I knew I needed to find another job when I transitioned from the A4 to the Hornet.

One of the most striking things to me about the Hornet was, when you're on the catapult getting ready to be shot off, you have to put your hands up in the air and show everyone that you are not touching anything.

It's only when everyone's assured that you're not touching anything, they will actually fire you off the front of the catapult. [This is] because in fly by wire systems where the computer is controlling everything, you're so close to the stall threshold when you're being shot off the catapult. If a pilot touches the stick, it'll set up a set of pilot-induced oscillations.

Cummings noted that it has led to multiple deaths off the front of the carrier. She witnessed firsthand how computerized and automated weapons work.

I flew Hornets for three years. For those three years I flew, one person a month died. That's 36 people I knew died flying a Hornet. They all died not in a military mission. It was always human error and it was always in some training envelope.

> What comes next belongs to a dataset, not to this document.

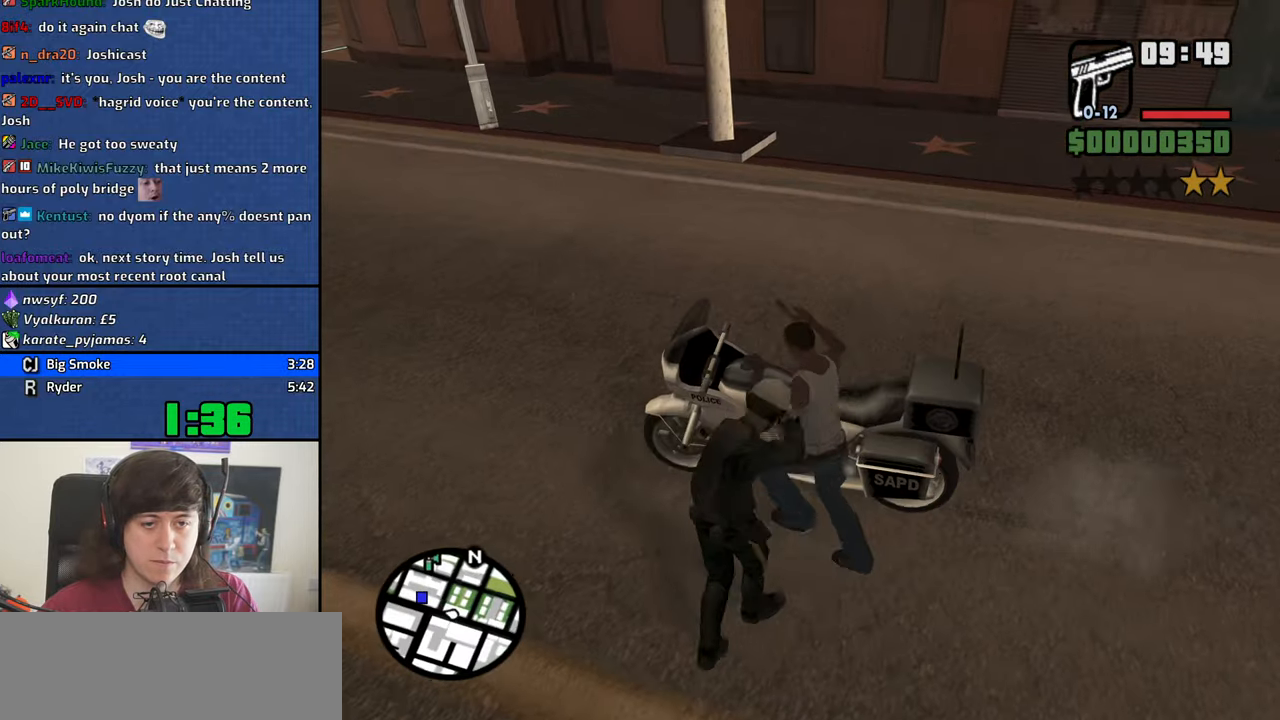
{"keys": ["6", "a", "w"], "events": [[83, "f", "down"], [183, "f", "up"], [283, "a", "down"], [283, "w", "down"], [466, "6", "down"]]}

That’s when Cummings realized that the systems were becoming “a lot more complicated.” Automation or not, Cummings concluded: “We were also being set up for some danger in areas that we didn't really know what was happening.”

Is a self-driving car safer than a human driver? This is a popular social media meme. I avoid most of that discussion. However, I bookmark some of Cummings’ tweets. She is no empty vessel in discussing “unsafe autonomous systems.”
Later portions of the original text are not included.